Kandemir, Antarktika Yarımadası’nın metamorfik kompleksine ait kayaçların Horseshoe Adası’nda görülebildiğinin altını çizerek, “Bu kayaçlar Paleozoyik’te yitime bağlı oluştu ve daha sonra metamorfizmaya uğradı. Horseshoe Adası’nda yaşlı plutonik toplulukları, volkanik kayaç topluluklarını, And Plutonik Topluluğu'na ait kayaçları, granitik, gabroyik ve diyoritik kayaçları görmek mümkün” dedi.

Proje kapsamında, metamorfik temele ait kayaçların Güney Amerika’nın en güney ucundan koparak Antarktika Yarımadası’na yamanmalarına kadar geçirdikleri süreçleri ortaya çıkarmak istediklerini belirten Kandemir, “Metamorfik kayaçlarla ilişkili olan yine granitik kayaçların oluşum dinamiklerini ortaya çıkarmak önemli çünkü bunlar Gondwana’nın parçalanması ile beraber hemen hemen eş yaşlı kayaçlardan oluşuyor. Horseshoe Adası’nda yüzeyleme veren And Plütonik Topluluğu’na ait kayaçların oluşumu aslında yitim yönü bilinen kayaçlara ait. Bu kayaçları kullanarak Türkiye’de özellikle Sakarya Zonu’nun doğusundaki yitim yönü tartışmalı kayaçlara veri sağlamayı amaçlıyoruz” yorumunu yaptı.

Kandemir, proje kapsamında aldıkları kayaç örneklerinin mineral kimyalarını inceleyeceklerini ifade ederek, “Bu örneklerde ana iz element analizleri gerçekleştirilecek. Stronsiyum-Neodiyum (Sr-Nd) izotop analizleri yapılacak. Uranyum-Kurşun (U-Pb) zirkon yaşlandırmaları ve Argon-Argon (Ar-Ar) yaş analizleri yaparak sonuca ulaşmayı düşünüyoruz. Horseshoe Adası incelendiğinde jeoçeşitliliğin oldukça yüksek olduğunu ve Ada’da magmatik ve metamorfik kayaçların birçoğunun bulunabildiğini görebilir ve bu kayaçları inceleme şansı bulabilirsiniz” değerlendirmesini yaptı.
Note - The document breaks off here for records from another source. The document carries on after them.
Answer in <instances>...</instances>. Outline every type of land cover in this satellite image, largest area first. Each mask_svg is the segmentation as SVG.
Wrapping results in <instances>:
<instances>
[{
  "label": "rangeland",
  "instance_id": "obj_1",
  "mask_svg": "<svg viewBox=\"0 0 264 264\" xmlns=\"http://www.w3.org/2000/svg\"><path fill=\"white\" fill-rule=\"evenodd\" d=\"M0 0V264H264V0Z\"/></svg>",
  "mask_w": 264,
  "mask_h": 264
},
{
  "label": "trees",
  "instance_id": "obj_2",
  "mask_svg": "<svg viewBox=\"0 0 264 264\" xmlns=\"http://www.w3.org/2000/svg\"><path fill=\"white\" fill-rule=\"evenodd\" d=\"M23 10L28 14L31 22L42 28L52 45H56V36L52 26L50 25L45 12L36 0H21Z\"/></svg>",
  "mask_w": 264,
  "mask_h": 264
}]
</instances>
"Kutup camiasındaki görünürlüğü artıracak"

İstanbul Teknik Üniversitesi (İTÜ) Kutup Bilimleri Yüksek Lisans Öğrencisi ve Jeoloji Mühendisi Şevval Yalçınkaya ise projelerinde Horseshoe Adası’nda bulunan göllerin jeokimyasına bakarak, metal oranlarını belirleyerek element oluşum mekanizmalarını incelediklerini ifade etti.

Yalçınkaya, “Projemiz kapsamda başta kayaç-su ilişkisi olmak üzere çevresel etkilerin bu oluşum mekanizması üzerinde oluşturduğu etkilere bakmaktayız. Zorlu şartlarda da olsa su ve kayaç örnekleri aldık. Bu örneklerin İstanbul Teknik Üniversitesi jeomikrobiyoloji ve biyojeokimya laboratuvarlarında analizleri ve deneysel çalışmaları yapılacak. Burada yapılan çalışmalar Türkiye’nin kutup camiasındaki görünürlüğünü artırırken ekstrem koşullarda göl oluşum mekanizmaları konusunda da çalışmalara destek sağlayacaktır” dedi.